Return each entry unchanged.
Record set: Begin
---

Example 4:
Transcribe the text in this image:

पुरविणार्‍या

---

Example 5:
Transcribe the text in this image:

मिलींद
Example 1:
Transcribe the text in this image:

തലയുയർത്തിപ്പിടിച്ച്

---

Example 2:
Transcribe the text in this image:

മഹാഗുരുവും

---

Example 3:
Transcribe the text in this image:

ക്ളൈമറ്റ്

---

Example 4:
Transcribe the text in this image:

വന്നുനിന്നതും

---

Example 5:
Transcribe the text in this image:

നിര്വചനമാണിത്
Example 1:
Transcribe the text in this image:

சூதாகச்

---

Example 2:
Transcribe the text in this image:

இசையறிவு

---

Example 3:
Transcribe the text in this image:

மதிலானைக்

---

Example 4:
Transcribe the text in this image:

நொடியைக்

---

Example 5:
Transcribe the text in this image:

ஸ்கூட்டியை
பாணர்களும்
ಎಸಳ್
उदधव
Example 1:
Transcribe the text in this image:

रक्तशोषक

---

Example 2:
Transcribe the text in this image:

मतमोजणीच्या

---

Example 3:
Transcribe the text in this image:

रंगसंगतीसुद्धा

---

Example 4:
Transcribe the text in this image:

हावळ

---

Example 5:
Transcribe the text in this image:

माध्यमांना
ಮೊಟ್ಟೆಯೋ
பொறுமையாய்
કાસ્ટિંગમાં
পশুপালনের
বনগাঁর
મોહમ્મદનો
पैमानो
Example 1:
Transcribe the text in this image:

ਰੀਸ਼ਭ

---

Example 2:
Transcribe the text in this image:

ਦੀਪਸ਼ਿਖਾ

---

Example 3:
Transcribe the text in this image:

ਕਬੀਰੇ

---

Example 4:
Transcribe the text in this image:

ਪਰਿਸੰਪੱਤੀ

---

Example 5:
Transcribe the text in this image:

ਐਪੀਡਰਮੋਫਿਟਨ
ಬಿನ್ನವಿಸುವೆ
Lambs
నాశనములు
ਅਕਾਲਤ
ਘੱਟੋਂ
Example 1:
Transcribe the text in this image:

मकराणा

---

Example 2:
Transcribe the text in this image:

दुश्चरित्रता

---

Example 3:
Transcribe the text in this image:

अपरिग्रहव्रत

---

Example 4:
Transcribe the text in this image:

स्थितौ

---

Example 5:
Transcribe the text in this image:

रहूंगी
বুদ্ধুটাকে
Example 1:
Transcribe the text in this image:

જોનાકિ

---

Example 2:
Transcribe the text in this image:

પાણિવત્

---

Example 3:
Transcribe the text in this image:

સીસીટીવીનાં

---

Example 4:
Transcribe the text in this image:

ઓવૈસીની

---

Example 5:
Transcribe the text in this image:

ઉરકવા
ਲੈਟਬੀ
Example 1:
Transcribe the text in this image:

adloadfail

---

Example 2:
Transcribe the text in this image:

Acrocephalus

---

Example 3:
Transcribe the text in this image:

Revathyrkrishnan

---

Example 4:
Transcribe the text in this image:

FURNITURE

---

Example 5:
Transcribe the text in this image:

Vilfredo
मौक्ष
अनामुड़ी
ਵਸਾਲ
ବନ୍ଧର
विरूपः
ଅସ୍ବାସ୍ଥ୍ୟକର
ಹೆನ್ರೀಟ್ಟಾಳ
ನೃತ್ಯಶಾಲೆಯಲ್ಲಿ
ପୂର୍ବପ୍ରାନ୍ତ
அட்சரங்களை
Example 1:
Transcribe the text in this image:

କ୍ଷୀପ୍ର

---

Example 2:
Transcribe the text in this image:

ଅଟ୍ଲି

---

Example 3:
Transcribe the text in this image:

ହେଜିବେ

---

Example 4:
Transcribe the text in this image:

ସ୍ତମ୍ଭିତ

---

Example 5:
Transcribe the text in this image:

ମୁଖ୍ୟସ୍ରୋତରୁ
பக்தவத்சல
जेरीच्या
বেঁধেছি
Record set: End
Answer for the task.
---

Example 4:
Transcribe the text in this image:

पुरविणार्‍या

---

Example 5:
Transcribe the text in this image:

मिलींद
Example 1:
Transcribe the text in this image:

തലയുയർത്തിപ്പിടിച്ച്

---

Example 2:
Transcribe the text in this image:

മഹാഗുരുവും

---

Example 3:
Transcribe the text in this image:

ക്ളൈമറ്റ്

---

Example 4:
Transcribe the text in this image:

വന്നുനിന്നതും

---

Example 5:
Transcribe the text in this image:

നിര്വചനമാണിത്
Example 1:
Transcribe the text in this image:

சூதாகச்

---

Example 2:
Transcribe the text in this image:

இசையறிவு

---

Example 3:
Transcribe the text in this image:

மதிலானைக்

---

Example 4:
Transcribe the text in this image:

நொடியைக்

---

Example 5:
Transcribe the text in this image:

ஸ்கூட்டியை
பாணர்களும்
ಎಸಳ್
उदधव
Example 1:
Transcribe the text in this image:

रक्तशोषक

---

Example 2:
Transcribe the text in this image:

मतमोजणीच्या

---

Example 3:
Transcribe the text in this image:

रंगसंगतीसुद्धा

---

Example 4:
Transcribe the text in this image:

हावळ

---

Example 5:
Transcribe the text in this image:

माध्यमांना
ಮೊಟ್ಟೆಯೋ
பொறுமையாய்
કાસ્ટિંગમાં
পশুপালনের
বনগাঁর
મોહમ્મદનો
पैमानो
Example 1:
Transcribe the text in this image:

ਰੀਸ਼ਭ

---

Example 2:
Transcribe the text in this image:

ਦੀਪਸ਼ਿਖਾ

---

Example 3:
Transcribe the text in this image:

ਕਬੀਰੇ

---

Example 4:
Transcribe the text in this image:

ਪਰਿਸੰਪੱਤੀ

---

Example 5:
Transcribe the text in this image:

ਐਪੀਡਰਮੋਫਿਟਨ
ಬಿನ್ನವಿಸುವೆ
Lambs
నాశనములు
ਅਕਾਲਤ
ਘੱਟੋਂ
Example 1:
Transcribe the text in this image:

मकराणा

---

Example 2:
Transcribe the text in this image:

दुश्चरित्रता

---

Example 3:
Transcribe the text in this image:

अपरिग्रहव्रत

---

Example 4:
Transcribe the text in this image:

स्थितौ

---

Example 5:
Transcribe the text in this image:

रहूंगी
বুদ্ধুটাকে
Example 1:
Transcribe the text in this image:

જોનાકિ

---

Example 2:
Transcribe the text in this image:

પાણિવત્

---

Example 3:
Transcribe the text in this image:

સીસીટીવીનાં

---

Example 4:
Transcribe the text in this image:

ઓવૈસીની

---

Example 5:
Transcribe the text in this image:

ઉરકવા
ਲੈਟਬੀ
Example 1:
Transcribe the text in this image:

adloadfail

---

Example 2:
Transcribe the text in this image:

Acrocephalus

---

Example 3:
Transcribe the text in this image:

Revathyrkrishnan

---

Example 4:
Transcribe the text in this image:

FURNITURE

---

Example 5:
Transcribe the text in this image:

Vilfredo
मौक्ष
अनामुड़ी
ਵਸਾਲ
ବନ୍ଧର
विरूपः
ଅସ୍ବାସ୍ଥ୍ୟକର
ಹೆನ್ರೀಟ್ಟಾಳ
ನೃತ್ಯಶಾಲೆಯಲ್ಲಿ
ପୂର୍ବପ୍ରାନ୍ତ
அட்சரங்களை
Example 1:
Transcribe the text in this image:

କ୍ଷୀପ୍ର

---

Example 2:
Transcribe the text in this image:

ଅଟ୍ଲି

---

Example 3:
Transcribe the text in this image:

ହେଜିବେ

---

Example 4:
Transcribe the text in this image:

ସ୍ତମ୍ଭିତ

---

Example 5:
Transcribe the text in this image:

ମୁଖ୍ୟସ୍ରୋତରୁ
பக்தவத்சல
जेरीच्या
বেঁধেছি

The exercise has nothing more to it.